Mahar Politik Perlu Pengawasan

:


Oleh Eko Budiono, Minggu, 20 Oktober 2019 | 00:32 WIB - Redaktur: Gusti Andry - 541


Jakarta,InfoPublik-Anggota Badan Pengawas Pemilihan Umum (Bawaslu) RI Rahmat Bagja menyatakan persoalan mahar politik perlu menjadi fokus pengawasan.

"Mahar politik  sejatinya tidak boleh dalam aturan, dan sulit dibuktikan. Namun, temuan Bawaslu semuanya kandas, dan kasus berhenti, karena bukti dinyatakan kurang,” kata Rahmat, dalam keterangan tertulisnya, Sabtu (19/10/2019).
 
Menurutnya, dalam pilkada 2018  ada beberapa calon kepala daerah, yang melakukan politik uang dengan istilah mahar.
 
Namun kasusnya berhenti, atau baru ketahuan setelah waktunya kedaluwarsa, dan belum ada yang masuk pengadilan. 
 
"Sebenarnya untuk para calon kepala daerah yang membiayai siapa? Seharusnya calon maupun parpol pengusung, karena sama-sama punya uang," tegasnya.
 
Rahmat memgungkapkan, untuk kasus temuan sebenarnya banyak, namun pembuktian harus kuat dan rigid, sementara waktunya terbatas dari proses mengajukan barang bukti sampai pelaporan.
 
“Memang problemnya disitu,” ujarnya.
 
Dia menyebutkan, untuk menghindari politik uang atau mahar politik,  sebenarnya kuncinya ada pada calon kepala daerah.
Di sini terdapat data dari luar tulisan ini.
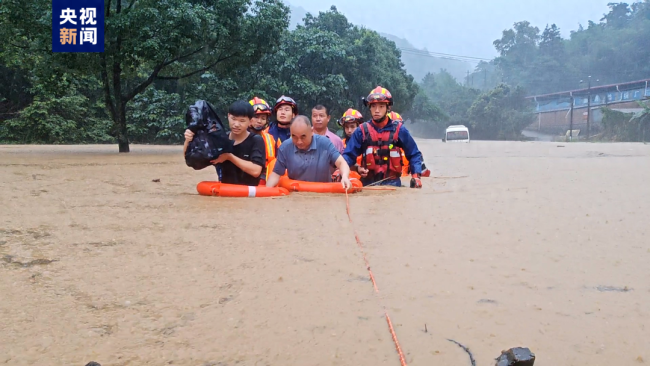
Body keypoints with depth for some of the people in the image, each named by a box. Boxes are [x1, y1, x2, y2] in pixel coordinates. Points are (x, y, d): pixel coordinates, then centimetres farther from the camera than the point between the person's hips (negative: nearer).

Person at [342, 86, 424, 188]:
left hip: (392, 182, 0)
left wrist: (416, 175, -5)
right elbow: (348, 155, 2)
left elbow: (414, 154, 8)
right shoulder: (362, 131, 4)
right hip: (368, 182, 1)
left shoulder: (398, 130, 3)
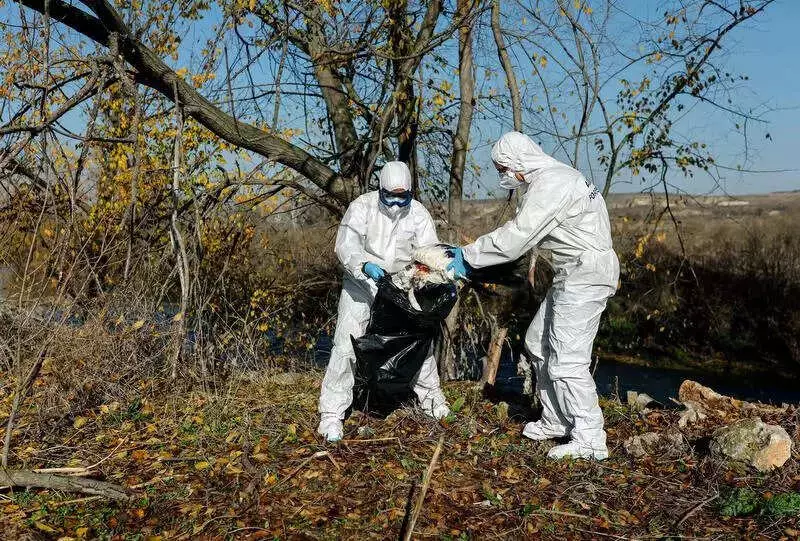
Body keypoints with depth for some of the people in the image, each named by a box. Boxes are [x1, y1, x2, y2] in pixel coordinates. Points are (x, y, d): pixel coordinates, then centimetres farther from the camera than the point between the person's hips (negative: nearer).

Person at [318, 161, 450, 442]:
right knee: (346, 344, -12)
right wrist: (364, 265, -48)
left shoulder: (418, 213, -9)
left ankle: (431, 395, 34)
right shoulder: (362, 206, -17)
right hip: (361, 284, -3)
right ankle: (331, 413, -3)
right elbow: (346, 244, -27)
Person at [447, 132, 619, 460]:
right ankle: (556, 421, 26)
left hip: (586, 275, -11)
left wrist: (468, 256, -10)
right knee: (539, 343, 16)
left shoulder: (550, 184, -19)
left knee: (566, 359, -9)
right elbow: (520, 231, 14)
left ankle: (589, 440, 0)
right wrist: (470, 255, 6)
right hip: (574, 274, 11)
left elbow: (515, 238, -21)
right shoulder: (547, 179, 15)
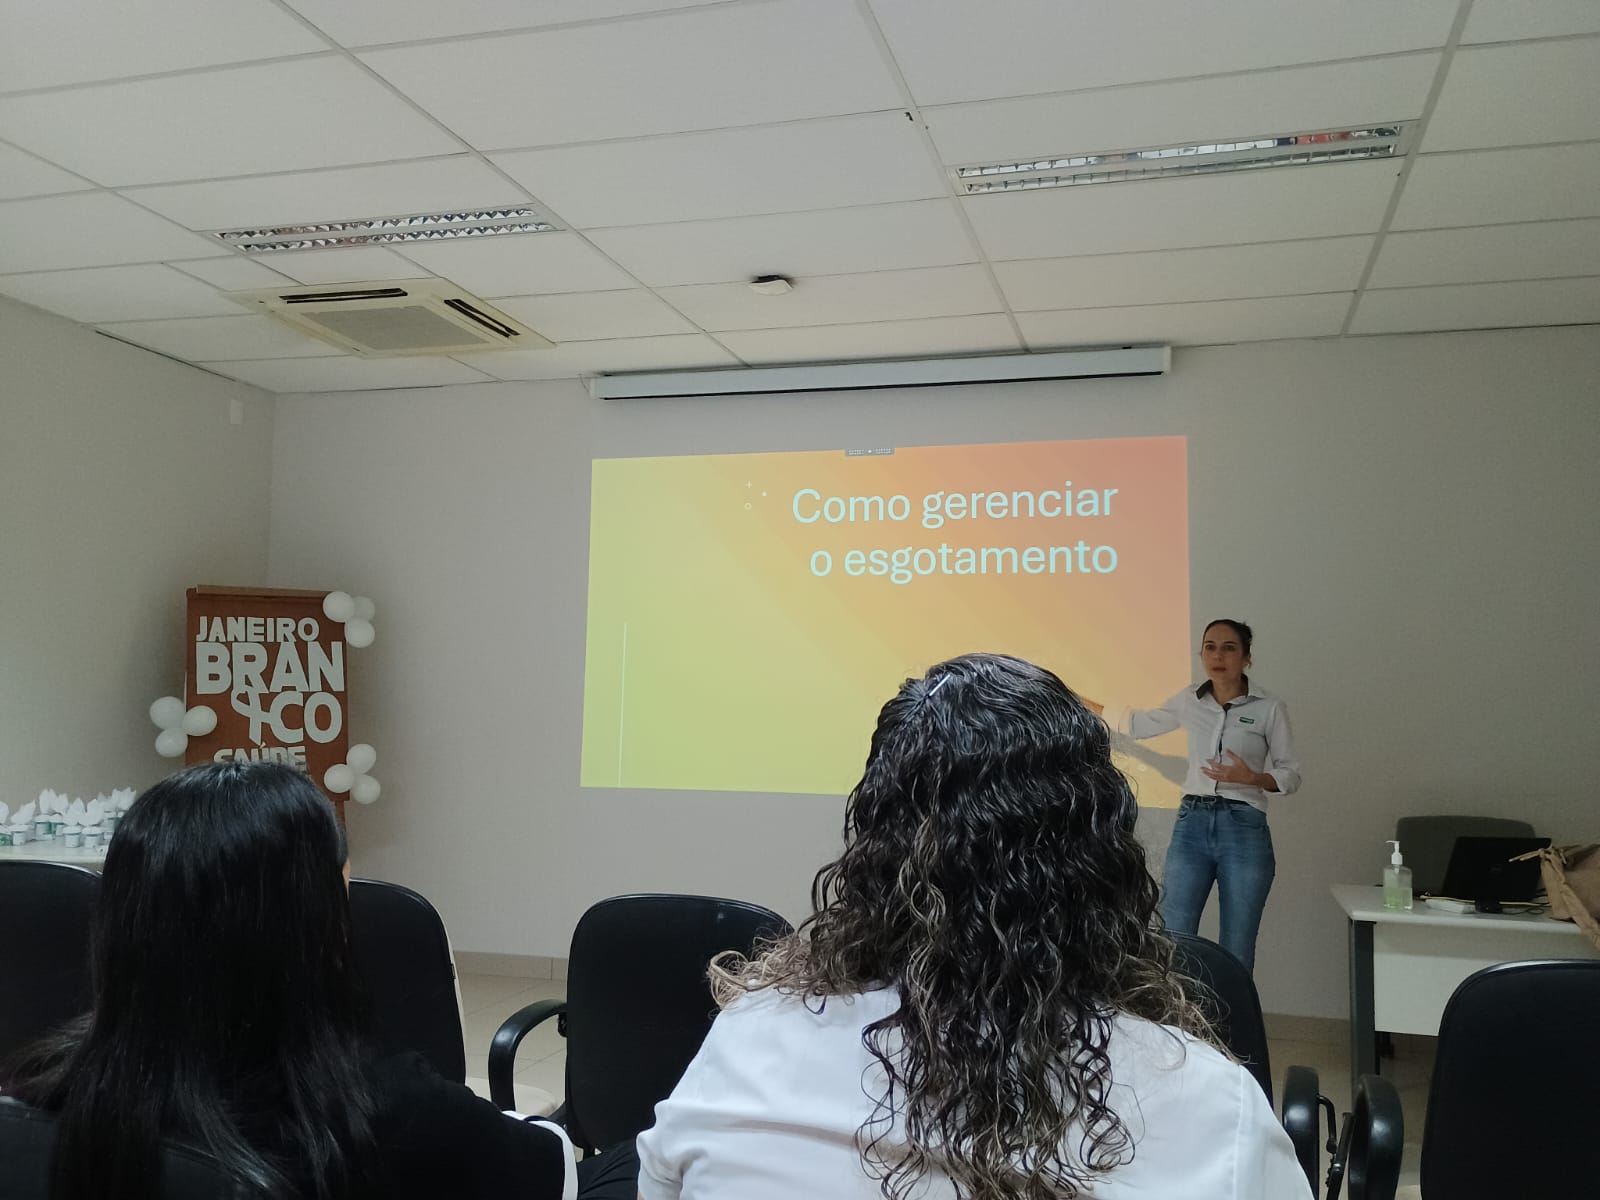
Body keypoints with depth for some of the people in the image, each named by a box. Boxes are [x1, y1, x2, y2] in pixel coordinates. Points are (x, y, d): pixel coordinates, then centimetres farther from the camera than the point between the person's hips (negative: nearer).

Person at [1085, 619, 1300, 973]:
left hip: (1244, 829, -3)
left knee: (1236, 952, 3)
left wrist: (1251, 778, -18)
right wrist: (1078, 701, 26)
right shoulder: (1189, 701, 7)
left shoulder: (1269, 707, -2)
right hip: (1191, 824, 3)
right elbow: (1138, 723, 23)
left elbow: (1291, 775, 2)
“Jika memang ada uang yang harus dikeluarkan untuk biaya politik, biaya kampanye itu harus dilaporkan. Kalau dilaporkan biaya kampanye itu tidak bisa disebut mahar,” paparnya.
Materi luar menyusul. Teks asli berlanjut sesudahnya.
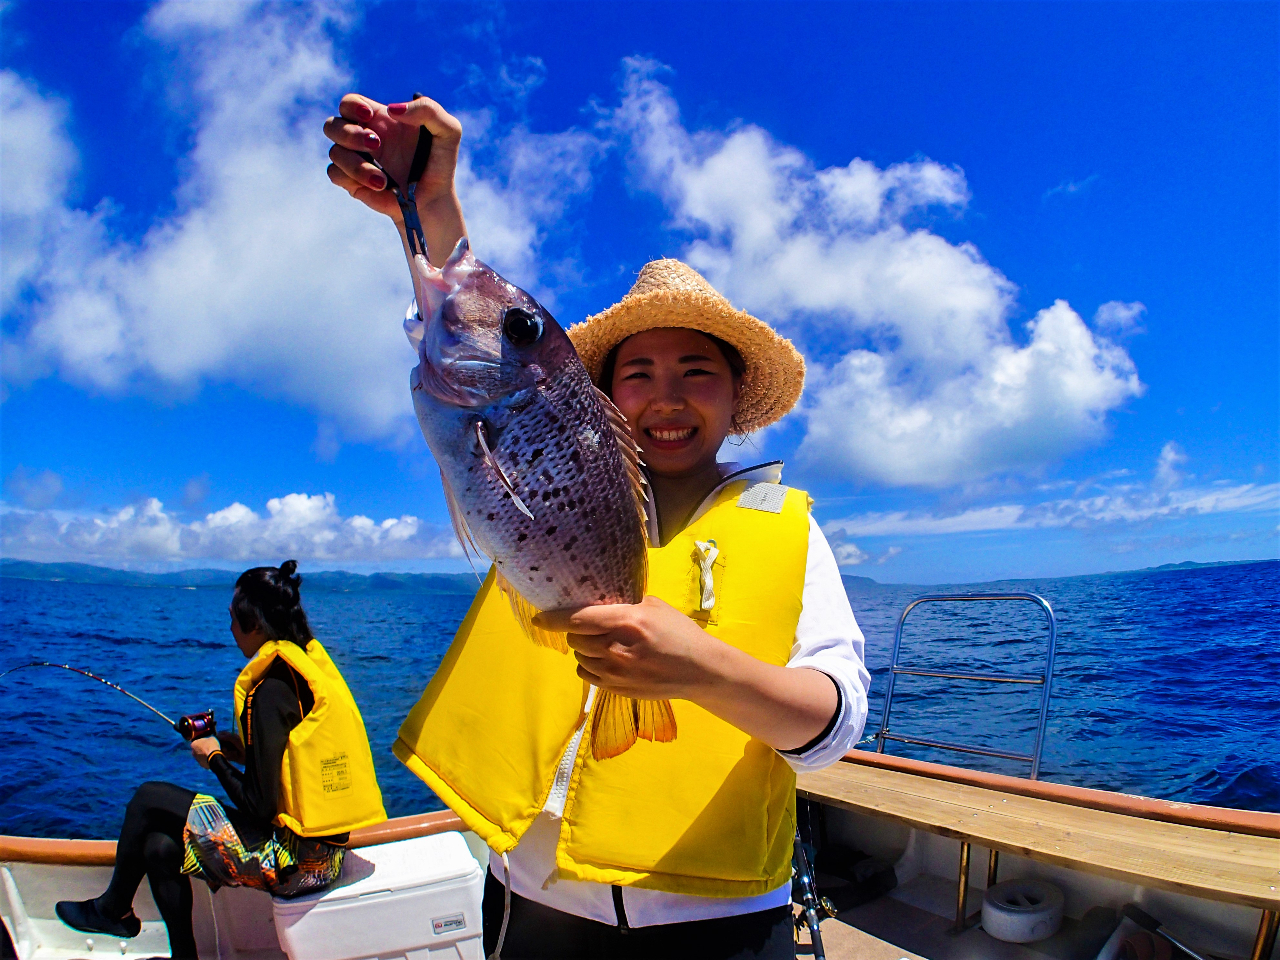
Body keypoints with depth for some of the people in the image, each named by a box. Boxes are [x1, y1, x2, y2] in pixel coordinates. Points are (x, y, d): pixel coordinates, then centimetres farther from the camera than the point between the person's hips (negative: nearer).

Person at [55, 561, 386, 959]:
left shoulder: (271, 689, -20)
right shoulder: (312, 663, 6)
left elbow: (259, 805, -16)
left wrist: (215, 758, -1)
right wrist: (245, 750, 12)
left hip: (294, 860, -8)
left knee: (148, 799, 6)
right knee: (160, 847, 14)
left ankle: (114, 909, 31)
Dia menambahkan, pihaknya tengah mempersiapkan Peraturan Bawaslu, sebagai pedoman pelaksanaan pengawasan Pilkada  2020.
 
Salah satunya sedang mengupayakan judicial review (JR), atau uji materi Undang-Undang (UU) Nomor 10 tahun 2016 tentang Pemilihan Kepala Daerah (UU Pilkada),  ke Mahkamah Konstitusi (MK).
 
“Kami memandang ada beberapa hal yang perlu disempurnakan dalam Undang-Undang Pilkada, agar  pola pengawasan yang telah baik dilaksanakan pada pengawasan Pemilu 2019, tetap bisa diimplementasikan pada pengawasan Pilkada mendatang,” pungkasnya.